WORK ORDER: In how many lines of the records does "service" appear? Answer with one number.

──────────

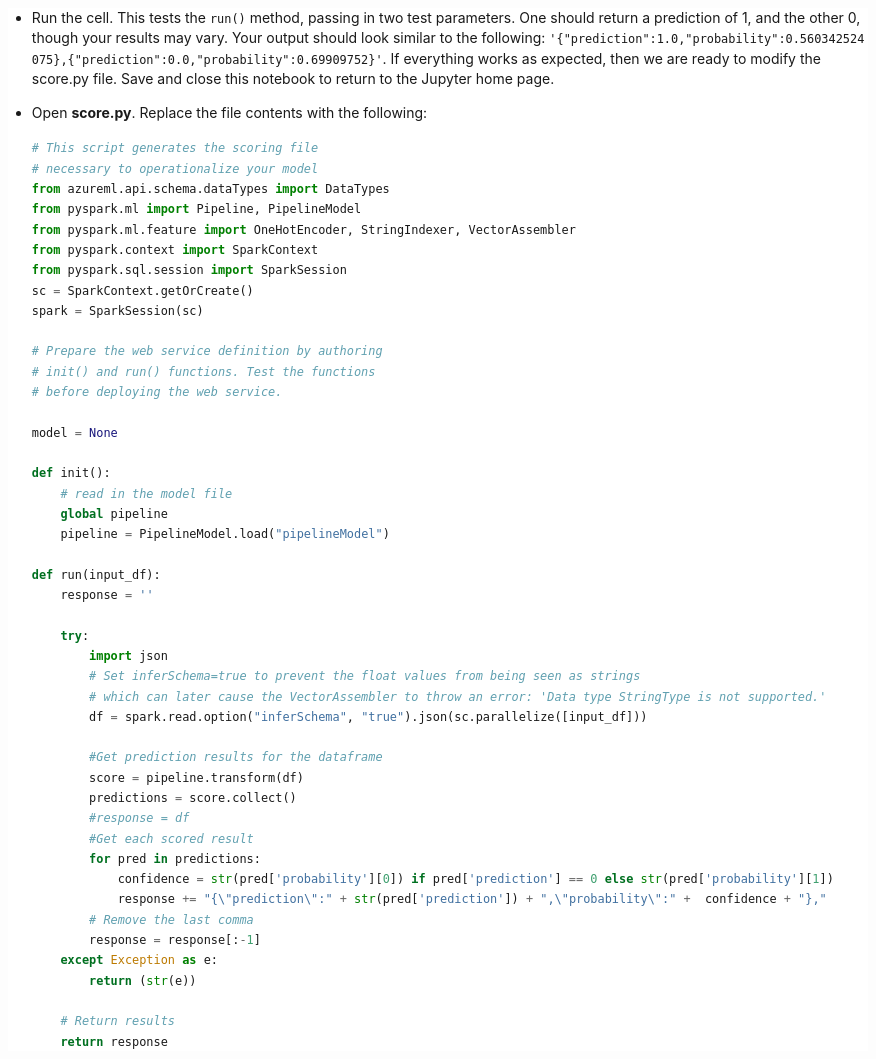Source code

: - Run the cell. This tests the `run()` method, passing in two test parameters. One should return a prediction of 1, and the other 0, though your results may vary. Your output should look similar to the following: `'{"prediction":1.0,"probability":0.560342524075},{"prediction":0.0,"probability":0.69909752}'`. If everything works as expected, then we are ready to modify the score.py file. Save and close this notebook to return to the Jupyter home page.

- Open **score.py**. Replace the file contents with the following:

  ```python
  # This script generates the scoring file
  # necessary to operationalize your model
  from azureml.api.schema.dataTypes import DataTypes
  from pyspark.ml import Pipeline, PipelineModel
  from pyspark.ml.feature import OneHotEncoder, StringIndexer, VectorAssembler
  from pyspark.context import SparkContext
  from pyspark.sql.session import SparkSession
  sc = SparkContext.getOrCreate()
  spark = SparkSession(sc)

  # Prepare the web service definition by authoring
  # init() and run() functions. Test the functions
  # before deploying the web service.

  model = None

  def init():
      # read in the model file
      global pipeline
      pipeline = PipelineModel.load("pipelineModel")

  def run(input_df):
      response = ''

      try:
          import json
          # Set inferSchema=true to prevent the float values from being seen as strings
          # which can later cause the VectorAssembler to throw an error: 'Data type StringType is not supported.'
          df = spark.read.option("inferSchema", "true").json(sc.parallelize([input_df]))

          #Get prediction results for the dataframe
          score = pipeline.transform(df)
          predictions = score.collect()
          #response = df
          #Get each scored result
          for pred in predictions:
              confidence = str(pred['probability'][0]) if pred['prediction'] == 0 else str(pred['probability'][1])
              response += "{\"prediction\":" + str(pred['prediction']) + ",\"probability\":" +  confidence + "},"
          # Remove the last comma
          response = response[:-1]
      except Exception as e:
          return (str(e))

      # Return results
      return response
  ```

──────────

WRITTEN REPLY: 2